As part of its asset/liability management strategy, the Company has emphasized the origination of consumer loans, commercial business loans and commercial real estate loans, all of which typically have shorter terms than residential mortgage loans and/or adjustable or variable rates of interest. The Company has also emphasized the origination of fixed-rate, long-term residential loans for sale in the secondary market. As of December 31, 1999, $250.5 million, or 30.0%, of the Company's total loan portfolio had adjustable interest rates.

As part of the Company's asset/liability management strategies, the Company has limited its investments in investment securities other than mortgage backed securities to those with an estimated average life of seven years or less. In addition, at December 31, 1999, $12.4 million, or 5.2%, of the fixed-rate mortgage backed securities had a balloon feature (the mortgage backed security will mature and repay before the underlying loans have been fully amortized).

* **GIVEN PROBLEM A**
Which kinds of loans does the asset/liability management passage say the Company has emphasized originating? List all of them.
* **GIVEN PROBLEM B**
Copy the part of the asset/liability management passage that starts at "As part of its" and ends at "adjustable interest rates.".

* **ENTRIES SUPPLIED**
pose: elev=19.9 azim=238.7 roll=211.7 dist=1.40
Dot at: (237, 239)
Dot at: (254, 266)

...

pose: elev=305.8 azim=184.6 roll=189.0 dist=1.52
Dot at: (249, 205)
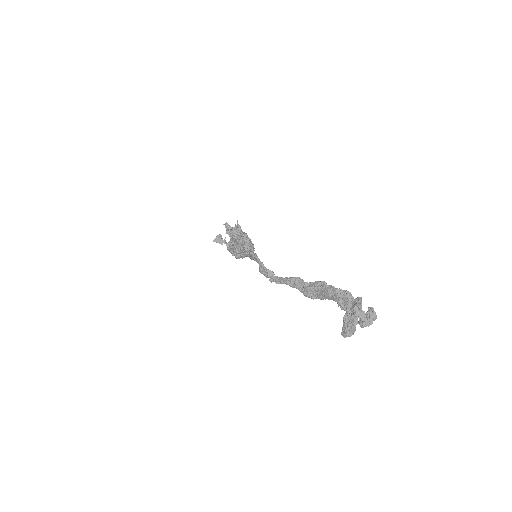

* **TASK RESPONSE A**
- Consumer loans
- Commercial business loans
- Commercial real estate loans
- Fixed-rate, long-term residential loans for sale in the secondary market

* **TASK RESPONSE B**
As part of its asset/liability management strategy, the Company has emphasized the origination of consumer loans, commercial business loans and commercial real estate loans, all of which typically have shorter terms than residential mortgage loans and/or adjustable or variable rates of interest. The Company has also emphasized the origination of fixed-rate, long-term residential loans for sale in the secondary market. As of December 31, 1999, $250.5 million, or 30.0%, of the Company's total loan portfolio had adjustable interest rates.